**TASK DIRECTIONS:** Give the number of lines in this listing that contain the word "down", and nothing else.

**THE DATA:**
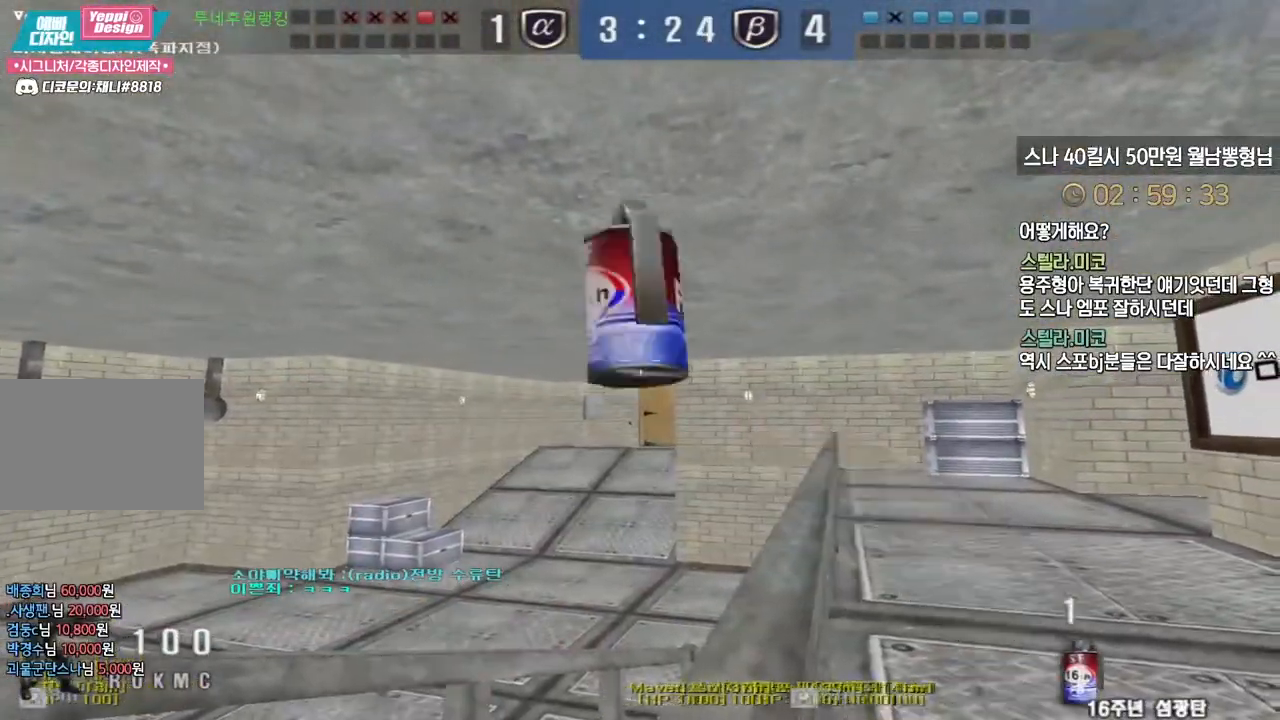
{"keys": ["a", "w"], "events": [[133, "shift", "up"], [183, "a", "down"]]}
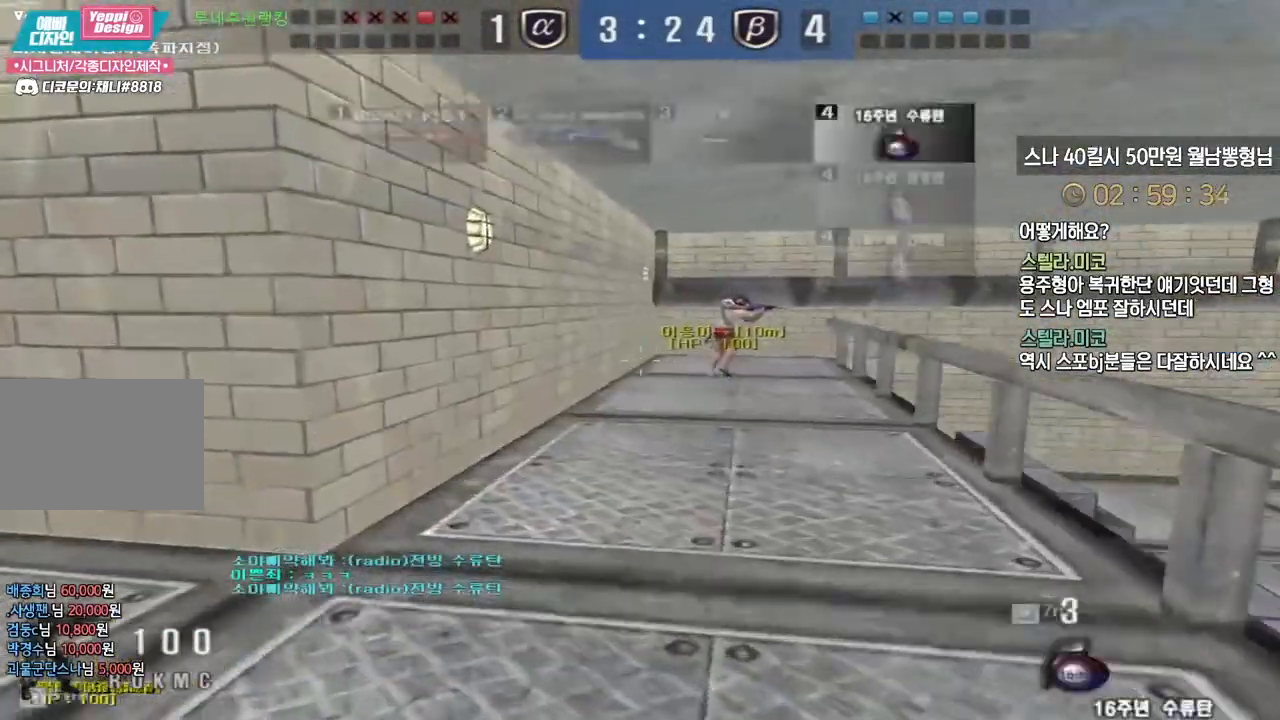
{"keys": ["a", "w"], "events": []}
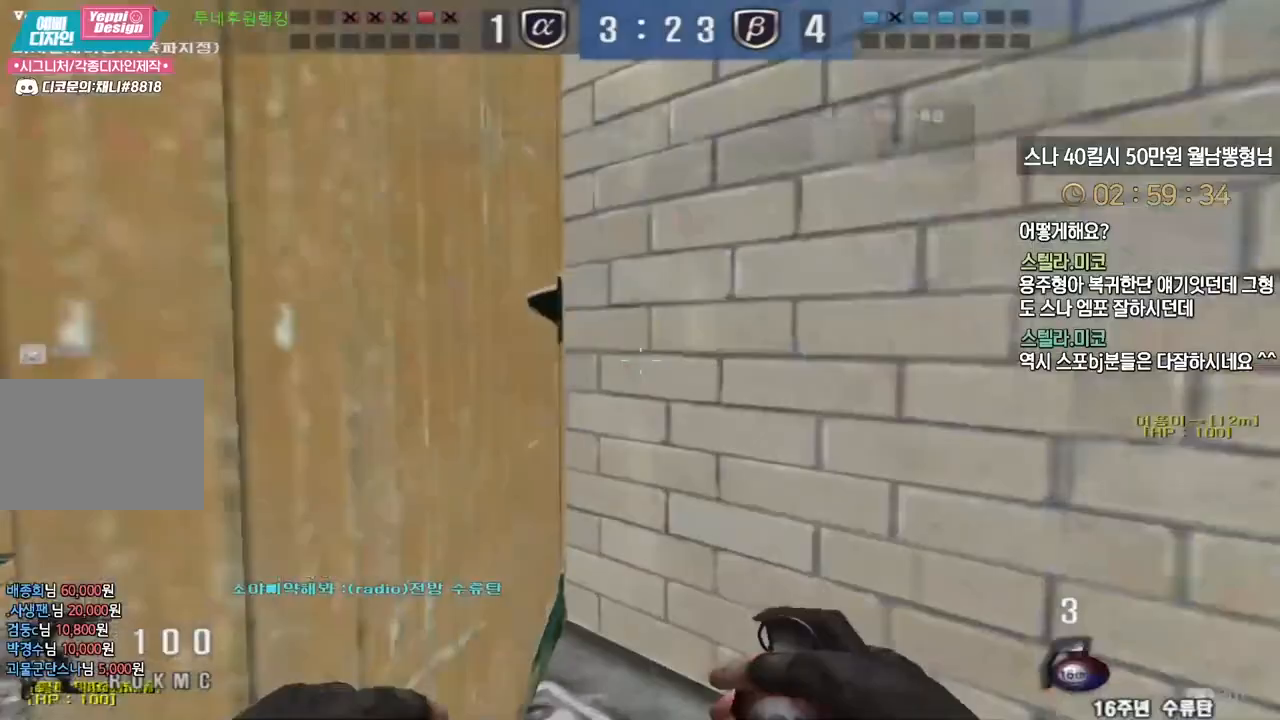
{"keys": ["d", "w"], "events": [[350, "a", "up"], [383, "d", "down"]]}
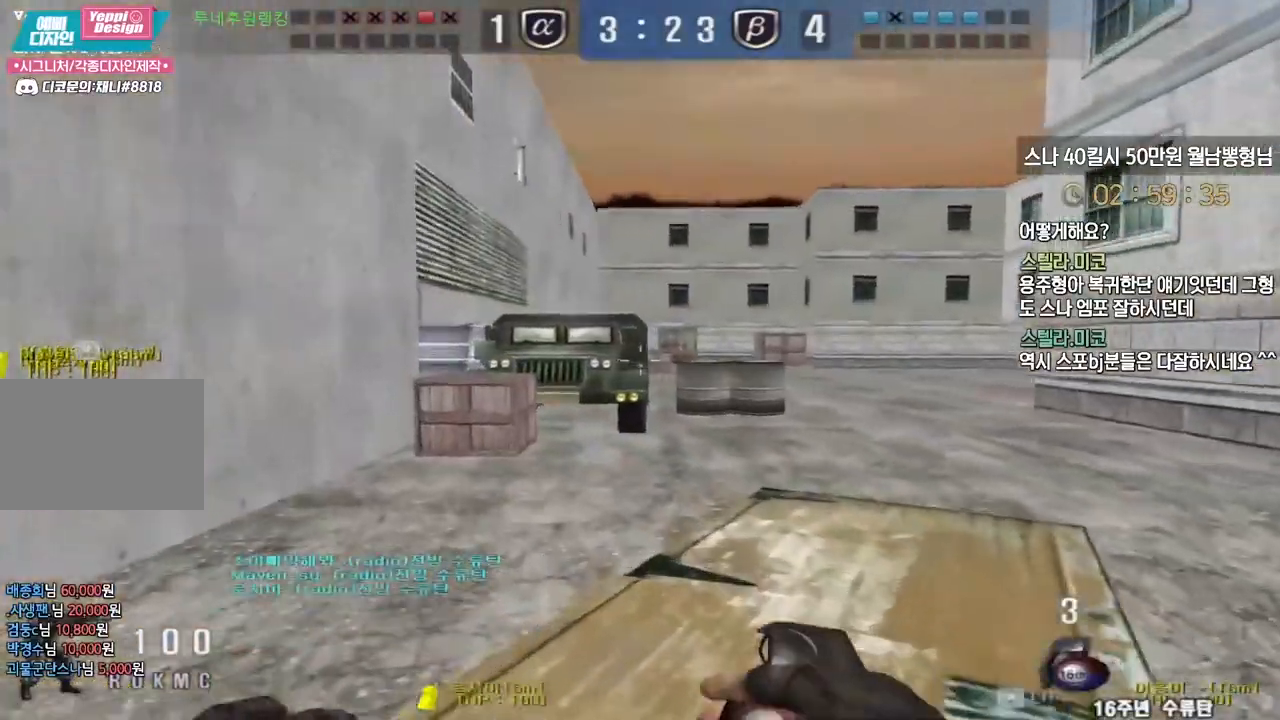
{"keys": ["d", "w"], "events": []}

**OUTPUT OF THE EXERCISE:** 2